O ano de 2023 está sendo marcado por produções polêmicas envolvendo inteligência artificial e reposicionamentos políticos. O primeiro exemplo é o episódio de número um, da famosa série Black Mirror, que retrata a vida e os impactos que o avanço da tecnologia ocasiona. O episódio em questão, chamado “A Joan é Péssima”, em tradução literal, é baseado em um caso real envolvendo a antiga CEO da empresa norte-americana Theranos, Elizabeth Holmes, garante Jean Carlos Foss, do site Tecmundo.

No mês seguinte, tivemos no Brasil, mais um caso negativo da inteligência artificial no cenário audiovisual. A montadora de veículos Volkswagen, recriou por meio da inteligência artificial a eterna cantora Elis Regina, que foi perseguida durante o regime político autoritário, porque apoiava as greves dos trabalhadores da fábrica Volkswagen, até não se apresentando em shows “bancados” por patrões, onde os operários não tinham dinheiro para se locomover e nem para pagar ingressos. Na propaganda, ela interage com a filha, que está viva.
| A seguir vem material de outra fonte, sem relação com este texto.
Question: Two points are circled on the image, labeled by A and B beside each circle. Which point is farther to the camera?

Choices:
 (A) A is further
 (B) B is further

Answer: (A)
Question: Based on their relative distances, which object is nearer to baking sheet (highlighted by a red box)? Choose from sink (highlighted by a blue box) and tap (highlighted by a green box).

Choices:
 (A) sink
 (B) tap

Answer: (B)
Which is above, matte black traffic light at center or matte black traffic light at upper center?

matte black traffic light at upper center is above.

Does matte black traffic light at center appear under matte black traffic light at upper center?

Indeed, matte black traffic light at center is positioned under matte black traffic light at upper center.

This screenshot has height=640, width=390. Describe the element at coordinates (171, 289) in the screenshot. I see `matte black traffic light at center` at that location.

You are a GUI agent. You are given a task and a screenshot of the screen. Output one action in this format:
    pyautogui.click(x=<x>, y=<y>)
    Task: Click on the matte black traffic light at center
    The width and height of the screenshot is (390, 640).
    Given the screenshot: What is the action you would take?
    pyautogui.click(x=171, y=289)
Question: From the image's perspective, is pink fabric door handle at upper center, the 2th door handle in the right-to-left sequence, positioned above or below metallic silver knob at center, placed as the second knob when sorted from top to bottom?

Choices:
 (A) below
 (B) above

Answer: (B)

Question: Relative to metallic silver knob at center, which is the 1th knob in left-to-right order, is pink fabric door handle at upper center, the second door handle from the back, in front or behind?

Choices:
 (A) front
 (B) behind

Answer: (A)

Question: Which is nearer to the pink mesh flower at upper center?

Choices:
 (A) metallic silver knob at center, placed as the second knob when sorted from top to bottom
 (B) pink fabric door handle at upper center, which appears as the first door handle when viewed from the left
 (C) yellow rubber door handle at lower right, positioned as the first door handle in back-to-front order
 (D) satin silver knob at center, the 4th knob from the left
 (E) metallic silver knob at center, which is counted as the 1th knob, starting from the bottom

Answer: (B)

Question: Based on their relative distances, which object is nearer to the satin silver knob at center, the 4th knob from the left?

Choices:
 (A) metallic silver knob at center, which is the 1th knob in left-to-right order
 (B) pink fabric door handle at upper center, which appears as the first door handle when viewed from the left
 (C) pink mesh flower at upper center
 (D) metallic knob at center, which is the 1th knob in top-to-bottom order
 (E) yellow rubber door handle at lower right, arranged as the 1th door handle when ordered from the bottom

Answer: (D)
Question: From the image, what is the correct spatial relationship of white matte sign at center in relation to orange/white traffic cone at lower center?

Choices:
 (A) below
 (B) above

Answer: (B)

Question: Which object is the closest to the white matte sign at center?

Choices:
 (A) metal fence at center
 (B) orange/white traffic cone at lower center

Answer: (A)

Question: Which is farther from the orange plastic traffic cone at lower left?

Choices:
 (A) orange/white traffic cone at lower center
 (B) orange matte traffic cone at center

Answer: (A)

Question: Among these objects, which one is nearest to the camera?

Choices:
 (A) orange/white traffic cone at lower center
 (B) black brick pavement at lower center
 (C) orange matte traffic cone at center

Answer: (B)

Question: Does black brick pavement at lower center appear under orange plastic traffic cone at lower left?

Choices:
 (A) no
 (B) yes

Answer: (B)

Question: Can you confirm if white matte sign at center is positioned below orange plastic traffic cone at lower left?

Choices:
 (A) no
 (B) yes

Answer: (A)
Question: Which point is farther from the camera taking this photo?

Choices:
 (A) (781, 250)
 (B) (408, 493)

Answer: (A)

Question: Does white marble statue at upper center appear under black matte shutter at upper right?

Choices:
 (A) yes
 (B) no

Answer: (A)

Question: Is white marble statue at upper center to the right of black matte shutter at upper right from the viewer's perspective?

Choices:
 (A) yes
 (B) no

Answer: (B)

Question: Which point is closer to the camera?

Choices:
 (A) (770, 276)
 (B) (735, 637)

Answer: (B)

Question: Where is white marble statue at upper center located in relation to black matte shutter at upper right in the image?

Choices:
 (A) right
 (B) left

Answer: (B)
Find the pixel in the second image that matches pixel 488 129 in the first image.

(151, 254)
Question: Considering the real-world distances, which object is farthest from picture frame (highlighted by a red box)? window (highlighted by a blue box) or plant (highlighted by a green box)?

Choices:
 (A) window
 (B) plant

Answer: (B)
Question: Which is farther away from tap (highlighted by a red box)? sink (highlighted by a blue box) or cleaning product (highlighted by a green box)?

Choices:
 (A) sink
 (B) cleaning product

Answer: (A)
Estamos falando de duas personalidades, a empresa VW, que foi apoiadora da ditadura militar (1964-1985) e, agora, está sendo investigada pelo Conselho Nacional de Autorregulação Publicitária (Conar) por questões éticas, trazendo alguém de volta à vida utilizando tecnologia. E a segunda é Maria Rita, filha da então diva da música.

Repercussão Nacional 

Logo após a publicidade ir ao ar, inúmeros internautas questionaram em redes sociais sobre a ética da Volkswagen, gerando uma repercussão nacional e internacional, que está reunindo especialistas do direito e os profissionais da tecnologia, que atualmente debatem sobre o copyright – direito exclusivo do autor de reproduzir sua obra, seja ela literária, artística ou científica. No caso do Governo do País, o mesmo deve decidir o que será feito com a imagem da pessoa logo após sua morte, até na utilização em questões de inteligência artificial, algo que ainda não é regulamentado, garante o professor Gustavo Cardial, especialista em Segurança Digital e Inteligência Artificial.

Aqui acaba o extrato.